For every line of the material below, check for the string "létě" and return the line if it is there.

━━━━━━━━━━━━━━━━━━━━

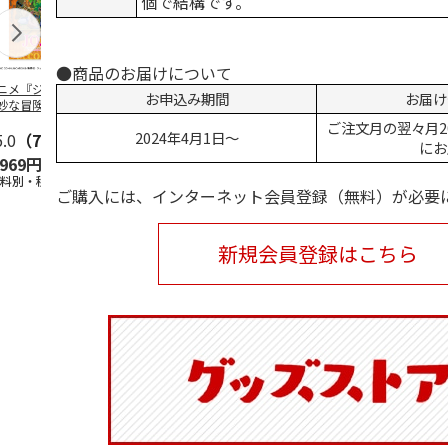
個で結構です。
●商品のお届けについて
ニメ『ジョジョの
水森亜土／ステッカ
リラックマ／マルチ
令和八年七
お申込み期間
お届け
妙な冒険 黄金の
ーセット
ケース
優勝力士純金
』チョコラータと
【安青錦】
ご注文月の翌々月2
2024年4月1日～
ッ
5.0
…
（7）
5.0
（6）
にお
,969円
600円
1,100円
605,000
送料別・税込)
(送料別・税込)
(送料別・税込)
(送料・税込)
ご購入には、インターネット会員登録（無料）が必要
新規会員登録はこちら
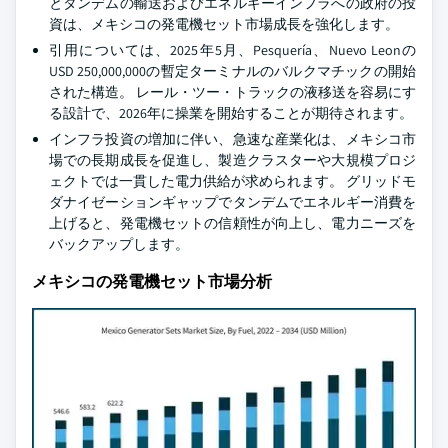
とタンデムの輸送およびエネルギーインフラへの政府の投
資は、メキシコの発電機セット市場成長を強化します。
引用については、2025年5月、Pesquería、Nuevo Leonの
USD 250,000,000の暫定ターミナルのバルクマチックの開始
された構造。 レール・ツー・トラックの液移送を容易にす
る設計で、2026年に操業を開始することが期待されます。
インフラ投資の増加に伴い、急速な産業化は、メキシコ市
場での長期成長を促進し、製造クラスターや大規模プロジ
ェクトでは一貫した電力供給が求められます。 グリッドモ
ダナイゼーションギャップでタンデムでエネルギー消費を
上げると、発電機セットの信頼性が向上し、電力ニーズを
バックアップします。
メキシコの発電機セット市場分析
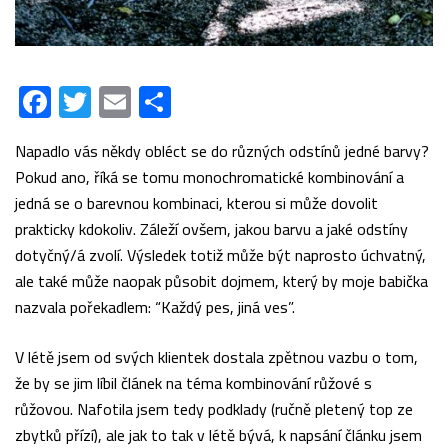
Facebook
Twitter
Email
Share
Napadlo vás někdy obléct se do různých odstínů jedné barvy?
Pokud ano, říká se tomu monochromatické kombinování a
jedná se o barevnou kombinaci, kterou si může dovolit
prakticky kdokoliv. Záleží ovšem, jakou barvu a jaké odstíny
dotyčný/á zvolí. Výsledek totiž může být naprosto úchvatný,
ale také může naopak působit dojmem, který by moje babička
nazvala pořekadlem: “Každý pes, jiná ves”.
V létě jsem od svých klientek dostala zpětnou vazbu o tom,
že by se jim líbil článek na téma kombinování růžové s
růžovou. Nafotila jsem tedy podklady (ručně pletený top ze
zbytků přízí), ale jak to tak v létě bývá, k napsání článku jsem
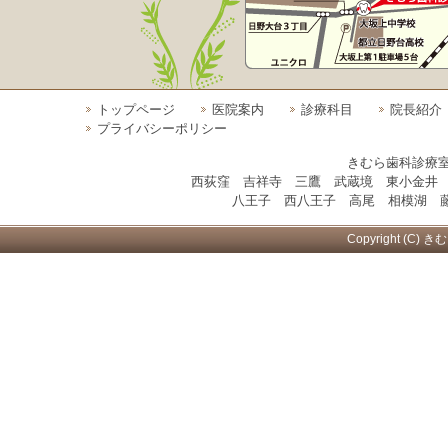
トップページ
医院案内
診療科目
院長紹介
プライバシーポリシー
きむら歯科診療
西荻窪 吉祥寺 三鷹 武蔵境 東小金井
八王子 西八王子 高尾 相模湖 藤
Copyright (C) き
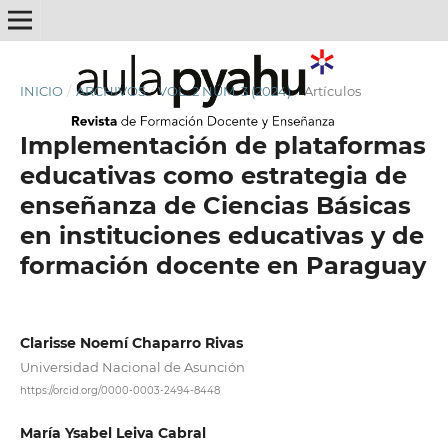
INICIO
/
ARCHIVOS
/
VOL. 2 NÚM. 3 (2024)
/
Artículos
Implementación de plataformas
educativas como estrategia de
enseñanza de Ciencias Básicas
en instituciones educativas y de
formación docente en Paraguay
Clarisse Noemí Chaparro Rivas
Universidad Nacional de Asunción
https://orcid.org/0000-0003-2494-8448
María Ysabel Leiva Cabral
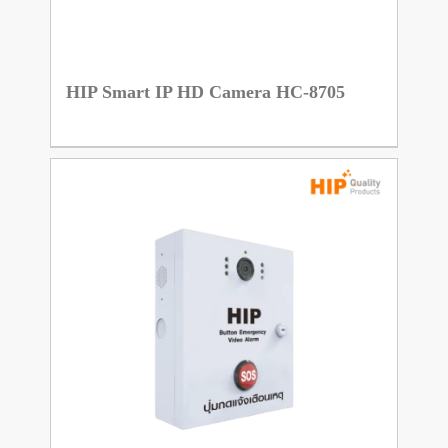
HIP Smart IP HD Camera HC-8705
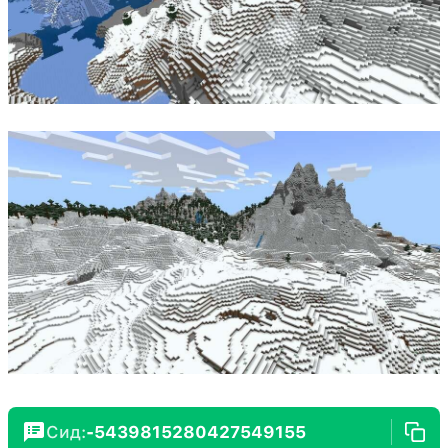
Сид:
-5439815280427549155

━━━━━━━━━━━━━━━━━━━━

→ **REPLY TO THE TASK**
V létě jsem od svých klientek dostala zpětnou vazbu o tom,
zbytků přízí), ale jak to tak v létě bývá, k napsání článku jsem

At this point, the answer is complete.